Updated

A federal death row inmate scheduled to die days after Timothy McVeigh appealed Thursday for a Supreme Court reprieve.

Juan Raul Garza, a convicted drug dealer and killer from Texas, asked the justices to delay his scheduled June 19 execution and hear his appeal.

Garza could be the second person executed at the new federal death chamber in Terre Haute, Ind., if McVeigh is executed as scheduled on Monday. McVeigh's lawyers planned to appeal for a delay, and that request will likely end up before the Supreme Court as well.

Garza claims he was denied a fair opportunity to fight his death sentence earlier in his trial and appeals process. He also claims a pending Supreme Court case could affect his own case.

"Mr.
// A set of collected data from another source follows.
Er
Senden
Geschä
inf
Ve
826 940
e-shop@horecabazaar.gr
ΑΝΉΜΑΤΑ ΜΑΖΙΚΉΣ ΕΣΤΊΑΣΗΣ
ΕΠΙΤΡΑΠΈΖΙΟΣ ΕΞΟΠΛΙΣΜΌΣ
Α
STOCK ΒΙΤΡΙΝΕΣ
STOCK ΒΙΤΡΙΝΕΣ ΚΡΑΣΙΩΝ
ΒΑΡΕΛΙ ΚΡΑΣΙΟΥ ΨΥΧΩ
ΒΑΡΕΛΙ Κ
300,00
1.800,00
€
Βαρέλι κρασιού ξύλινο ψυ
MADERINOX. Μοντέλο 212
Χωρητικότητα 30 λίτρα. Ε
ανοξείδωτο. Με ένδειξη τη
Garza's petition presents a claim worthy of consideration on the merits that should not be rushed to resolution because of the fast-approaching execution date," his lawyers wrote.
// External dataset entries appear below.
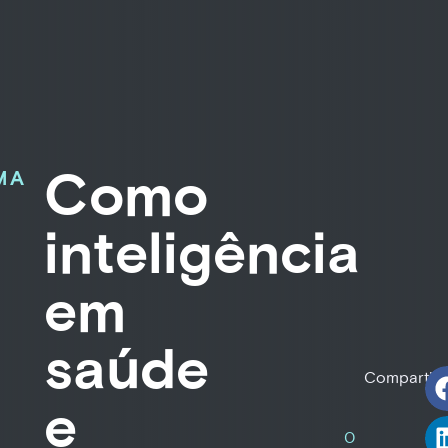
Como
MA
inteligência
em
saúde
Compartilh
e
0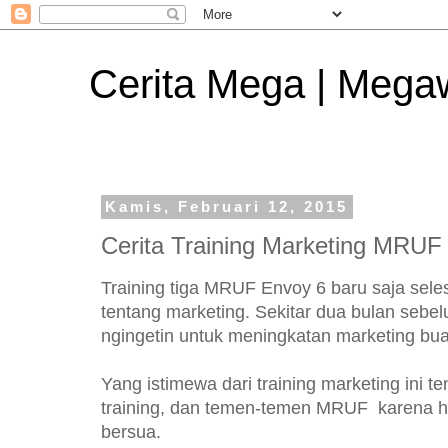
Cerita Mega | Mega
Kamis, Februari 12, 2015
Cerita Training Marketing MRU
Training tiga MRUF Envoy 6 baru saja selesa
tentang marketing. Sekitar dua bulan sebe
ngingetin untuk meningkatan marketing buat b
Yang istimewa dari training marketing ini 
training, dan temen-temen MRUF karena ha
bersua.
Garza's request goes first to Justice Antonin Scalia, who has jurisdiction for matters from Texas, and then most likely to the full nine-member court for review.
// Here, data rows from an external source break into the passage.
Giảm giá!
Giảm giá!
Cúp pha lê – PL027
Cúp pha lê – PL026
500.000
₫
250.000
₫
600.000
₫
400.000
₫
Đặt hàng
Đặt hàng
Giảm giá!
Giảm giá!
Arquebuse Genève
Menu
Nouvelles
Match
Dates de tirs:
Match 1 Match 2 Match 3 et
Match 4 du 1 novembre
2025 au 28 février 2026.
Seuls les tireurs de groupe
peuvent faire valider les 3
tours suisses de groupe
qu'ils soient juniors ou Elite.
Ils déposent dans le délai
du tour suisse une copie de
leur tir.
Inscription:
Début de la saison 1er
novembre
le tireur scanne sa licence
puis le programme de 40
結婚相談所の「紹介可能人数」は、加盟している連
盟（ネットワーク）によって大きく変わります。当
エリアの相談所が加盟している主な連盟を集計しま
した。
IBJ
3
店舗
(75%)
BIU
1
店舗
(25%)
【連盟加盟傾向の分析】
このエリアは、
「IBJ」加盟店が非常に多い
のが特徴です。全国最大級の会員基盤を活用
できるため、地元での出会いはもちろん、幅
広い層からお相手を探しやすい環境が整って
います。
It takes five votes to grant a delay, or "stay" of an execution. Although traditionally leery of last-minute appeals, the court has recently agreed to two such requests, and will hear arguments on those cases in the fall.

Garza has also asked President Bush to commute Garza's sentence to life in prison without a chance for parole. Bush supports the death penalty.

Garza has had a complicated path through the federal death row system, and his case has often been overshadowed by McVeigh, the convicted Oklahoma City bomber.

Garza was scheduled to die first, but then-President Clinton postponed his execution last year pending a review of a Justice Department study showing racial and geographical disparities in the federal death penalty system.

Clinton, also a death penalty supporter, said the government should look at whether racism plays a role in the federal death penalty system before carrying out Garza's execution. No reviews have yet been released.

Lawyers for Garza, who is Hispanic, say their client should be granted clemency because it's still an open question as to whether the sentence was the result of bias against minorities in federal death penalty prosecutions.

Garza, 44, was convicted in 1993 of running a marijuana smuggling operation, killing one man and ordering the slayings of two others he thought were informants.